We discourage you from attempting to mount your Imatest test chart yourself because there are many variables that can negatively affect your image quality measurements, such as bubbling, rippling or misalignment of the chart.
Hang your chart on a vertical, smooth flat surface, such as a magnetic whiteboard. If you are planning on doing a lot of testing, consider the Modular Test Chart Mounting System, which offers great efficiency and versatility. If you are testing with multiple charts, there are overall cost savings associated with this system rather than having each test chart mounted individually. The base model consists of a 48″ x 75″ (122 x 190.5 cm) gray center panel attached to a rolling stand frame, allowing you to easily mount charts.
Proper alignment of your camera is of utmost importance for accurate chart measurement. This can be achieved using items you likely already have readily available in the home, such as a hand mirror and a bubble level (attaching it to the camera’s accessory shoe can be of great help when aligning the camera to test charts).
Mirror trick for camera alignment
The mirror trick uses a mirror held against the center of the chart to align the camera’s lens to the center point of the chart. Depending on how far your test chart is from your camera, you may want a second person to help.
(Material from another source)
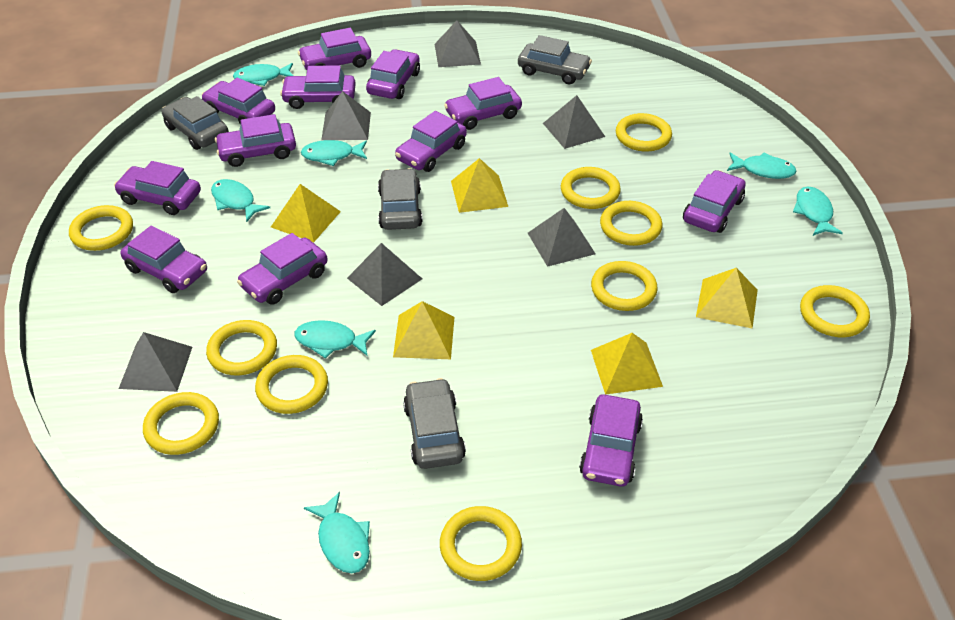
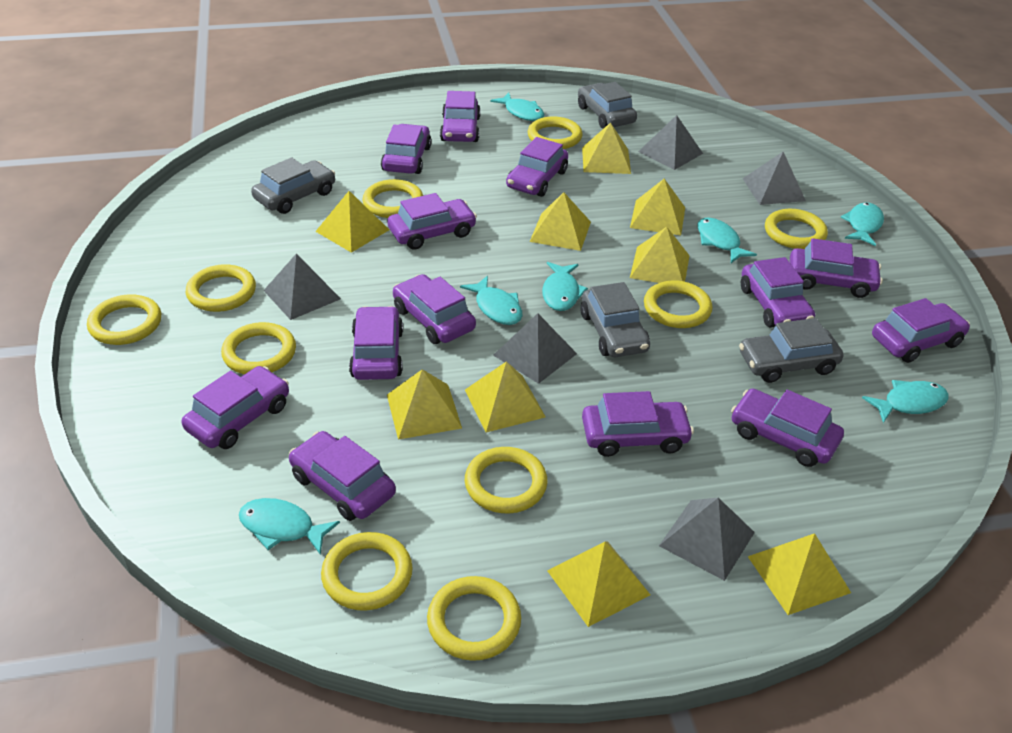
grey pyramid: [119,332,192,392] [321,91,371,140] [347,243,422,306] [435,20,481,67] [528,208,596,267] [543,95,605,149] = 6 -> [263,254,341,320] [493,313,577,384] [638,115,703,170] [659,498,755,581] [742,152,806,205] = 5
purple car: [114,161,201,215] [120,226,207,293] [202,78,275,125] [215,114,296,167] [237,233,328,305] [280,65,356,109] [298,28,371,70] [366,49,420,99] [395,111,467,172] [444,77,522,130] [579,394,643,487] [683,170,746,233] = 12 -> [182,366,289,449] [289,431,396,521] [349,306,403,380] [381,124,432,174] [387,193,477,250] [393,274,476,344] [440,91,481,142] [506,137,568,197] [582,391,694,457] [731,389,844,467] [741,257,815,328] [790,238,883,298] [872,298,970,363] = 13
yellow pyramid: [271,184,341,242] [393,301,455,359] [451,158,508,213] [591,333,663,395] [696,268,758,328] = 5 -> [315,191,389,253] [387,369,462,440] [465,361,546,432] [530,192,591,251] [547,541,650,627] [582,122,631,174] [630,179,685,236] [630,227,690,283] [748,533,851,615] = 9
In the example below, we locate the center point of the dot pattern test chart.
- Hold the mirror flat against your test chart as shown in the photo.
- Look through the camera’s viewfinder while adjusting horizontally until the lens appears centered in the mirror.
- The camera is positioned properly if the center of the lens is aligned with the center of the chart — so, you will see the camera’s lens in the center of the mirror through the viewfinder, where the vertical and horizontal lines cross.
- Shift the camera horizontally until vertical alignment is achieved.
- For horizontal adjustment, rotate (pan) the tripod pan/tilt head so the chart is centered in the viewfinder.
- At this point you should be close enough to correct alignments so the final, fine adjustments should proceed quickly.
Hint: to verify alignment, you can use a grid feature on your camera’s viewfinder, if you have one, or take a photo and measure the location of the lens on the mirror/chart in a post-production program such as Adobe Photoshop.